Negotiating gravity and lightness

Updated: May 27

I spend quite some time without thinking much at anything. Often when I walk, or sit, or just attend to ordinary activities, I like being quiet and silent inside. But I like thinking, namely, I like trying to articulate and spelling out what often seems intuitively clear and interesting, but at first also a bit mysterious. The point is not to take the mystery away, but just to fully understand what the mystery is about.

 

Over the past four months or so, I transitioned from a very still and relatively solitary meditative practice, to a very dynamic and relational one—contact improvisation (CI). I clearly see a strong continuity between the two, but it might be helpful to spell it out. Of course, my experience with CI is still in its beginnings and I’ve so much more to learn. Yet, let me put here a few ideas down as a milestone to capture my understanding at this point.

 

We begin by lying on the floor. Let the body completely surrender to gravity, yielding to the ground fully. Or else enjoying the feeling of the floor pushing into our body, supporting it. There is a sense of release and even dissolution, a melting away, a sort of peace. Everything is relaxed, and everything is completely safe, like in a womb. We’ve got nothing to do but to enjoy this—and we can fall only in the sense of falling asleep.

 

Now, this absolute safety and protection has a cost. There is very little that it is possible to do in this condition. Yes, you’re very safe, but you’re too safe. In fact, you’re stuck. This is the first call for a choice to make: either be content with doing nothing, never, or pushing back, pushing away from the floor, taking a distance. Every inch of distance, every millimeter away creates a gap, and in that gap, new movements become possible.

 

Imagine now sitting on the floor instead of lying, coming to your knees, or standing in all-fours, or eventually coming to standing on your feet, and eventually on one foot, maybe on one toe. The less the body relies on the support of the floor, the freer it becomes in its movements. At the same time, the freer the scope of movement, the more unstable. Freedom does not manifest as a form to keep, but a constant arising and dissolving of forms that emerge and collapse in one another, like waves.

 

The ‘little dance’ (or the ‘stand’) is a very clear tool to observe this fact. As we stand, we constantly swing in all directions. Very little movements keep the whole body balancing. Every movement is in fact the beginning of a fall, and we (can) keep catching ourselves before fully falling down.

 

When standing, it becomes absolutely clear that two forces are in fact playing within us (or that we are the result of their interplay). One force is the force of gravity that brings us downward. The other force is the force of lightness that wants to move us upward. The force of gravity is the force of safety, the tendency to downregulate back to the minimum degree of activation, falling back to resting and yielding. The force of lightness is the force of bravery, the tendency to dare, to fly away, to venture into the unexplored, at the risk (in fact, with the certainty) of collapsing and dissolving at some point.

Recorded data
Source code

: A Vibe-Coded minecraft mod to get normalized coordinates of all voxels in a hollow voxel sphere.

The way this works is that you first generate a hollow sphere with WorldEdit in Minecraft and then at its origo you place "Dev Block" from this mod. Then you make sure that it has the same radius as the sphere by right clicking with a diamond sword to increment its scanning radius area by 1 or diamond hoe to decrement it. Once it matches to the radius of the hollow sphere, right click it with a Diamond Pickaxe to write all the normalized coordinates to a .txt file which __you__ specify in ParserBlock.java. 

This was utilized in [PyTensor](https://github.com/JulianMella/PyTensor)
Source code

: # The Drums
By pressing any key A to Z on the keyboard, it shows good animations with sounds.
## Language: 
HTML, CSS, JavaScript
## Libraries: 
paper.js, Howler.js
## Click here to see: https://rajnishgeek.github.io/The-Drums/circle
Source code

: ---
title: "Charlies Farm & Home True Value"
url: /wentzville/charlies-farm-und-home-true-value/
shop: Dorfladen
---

=== TASK 1 ===
Answer these from the piece on contact improvisation:
(a) About how long has the shift from meditation to contact improvisation been going on?
(b) What other name is given for the "little dance"?
(c) Which force is called the force of bravery?
=== TASK 2 ===
In the piece on contact improvisation, list every position that the sentence starting "Imagine now sitting on the floor" asks the reader to imagine.
This recorded data comes from a different source than the text.

=== TASK RESULT 1 ===
(a) Over the past four months or so.
(b) The "stand."
(c) The force of lightness.

=== TASK RESULT 2 ===
- Sitting on the floor
- Coming to your knees
- Standing in all-fours
- Standing on your feet
- Standing on one foot
- Standing on one toe